Changes to tax compliance / tax adviser requirements
What changed
- From May 2026, advisers (i.e. those who interact with HMRC on behalf of clients) will be legally required to register with HMRC and meet minimum standards before they can act.
- The government has introduced enhanced powers for HM Revenue & Customs (HMRC) to tackle tax‑adviser‑facilitated non‑compliance. This includes the ability to request information from advisers, impose penalties tied to tax loss, and publish details of advisers who are sanctioned.
- The government confirms that it will not regulate tax advisers as a profession (i.e. no new licensing or statutory regulator), but wants to raise standards in the advice market through registration and enforcement measures.
What action is needed
- If you use a tax adviser: Check that they are registered (or plan to register) with HMRC. From May 2026 you should only use registered advisers to ensure any submissions on your behalf are valid and compliant.
- If you advise others or provide tax services: Prepare to register and meet HMRC’s minimum standards.
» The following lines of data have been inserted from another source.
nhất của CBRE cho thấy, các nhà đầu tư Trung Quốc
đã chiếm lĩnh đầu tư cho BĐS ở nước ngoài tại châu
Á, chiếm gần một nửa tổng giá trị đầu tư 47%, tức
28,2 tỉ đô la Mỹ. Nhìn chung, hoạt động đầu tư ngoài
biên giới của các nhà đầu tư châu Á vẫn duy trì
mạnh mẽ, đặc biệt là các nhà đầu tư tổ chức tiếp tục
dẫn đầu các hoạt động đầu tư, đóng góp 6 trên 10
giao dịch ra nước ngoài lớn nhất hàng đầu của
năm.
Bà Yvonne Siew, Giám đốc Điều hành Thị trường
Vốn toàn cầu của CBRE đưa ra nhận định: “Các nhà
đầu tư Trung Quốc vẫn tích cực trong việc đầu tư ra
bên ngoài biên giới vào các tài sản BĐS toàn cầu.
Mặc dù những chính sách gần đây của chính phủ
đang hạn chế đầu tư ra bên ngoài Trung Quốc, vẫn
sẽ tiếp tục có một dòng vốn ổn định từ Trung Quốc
Ensure compliance procedures are robust, especially around anti‑fraud / anti‑avoidance, documentation, and disclosures.
- For all taxpayers/businesses: Be diligent about compliance. The threshold for HMRC action is lower — mistakes or aggressive planning could attract scrutiny or penalties, especially where advisers are involved.
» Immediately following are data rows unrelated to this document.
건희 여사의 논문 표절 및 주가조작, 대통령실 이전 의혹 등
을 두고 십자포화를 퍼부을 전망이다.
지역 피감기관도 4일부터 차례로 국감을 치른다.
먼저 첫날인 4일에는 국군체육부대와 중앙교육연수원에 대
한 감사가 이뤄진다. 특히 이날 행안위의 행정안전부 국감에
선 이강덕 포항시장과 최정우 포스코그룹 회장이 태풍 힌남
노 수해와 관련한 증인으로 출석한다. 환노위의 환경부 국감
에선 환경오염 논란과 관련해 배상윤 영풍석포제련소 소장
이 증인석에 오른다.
Indirect taxes and property levies — what to watch
What changed
- No headline VAT-rate change was announced for SMEs in the Budget. However, the Budget does increase taxation of property and savings income (see above) and it introduces or signals extra levies on high-value property (e.g. surcharges that affect very high-value residential property).
Why it matters
- Small companies holding investment or commercial property should model the after-tax yield impact of any new property levies or changing treatment of property income.
Practical action
- If your business holds property: stress-test rental yields against a 2pp rise in property income taxation (from 2027) and review holding/ownership structures with a tax adviser.
Final thought — planning beats panic
The Budget gives SMEs a clear window of opportunity on capital allowances and a clear warning on extracting profit and holding property. The practical question for each business and its shareholders is a cash-flow/corporate-strategy one: does accelerating capex or distributing profit today produce a net benefit when corporation tax, expected future tax increases, and investment needs are all taken into account?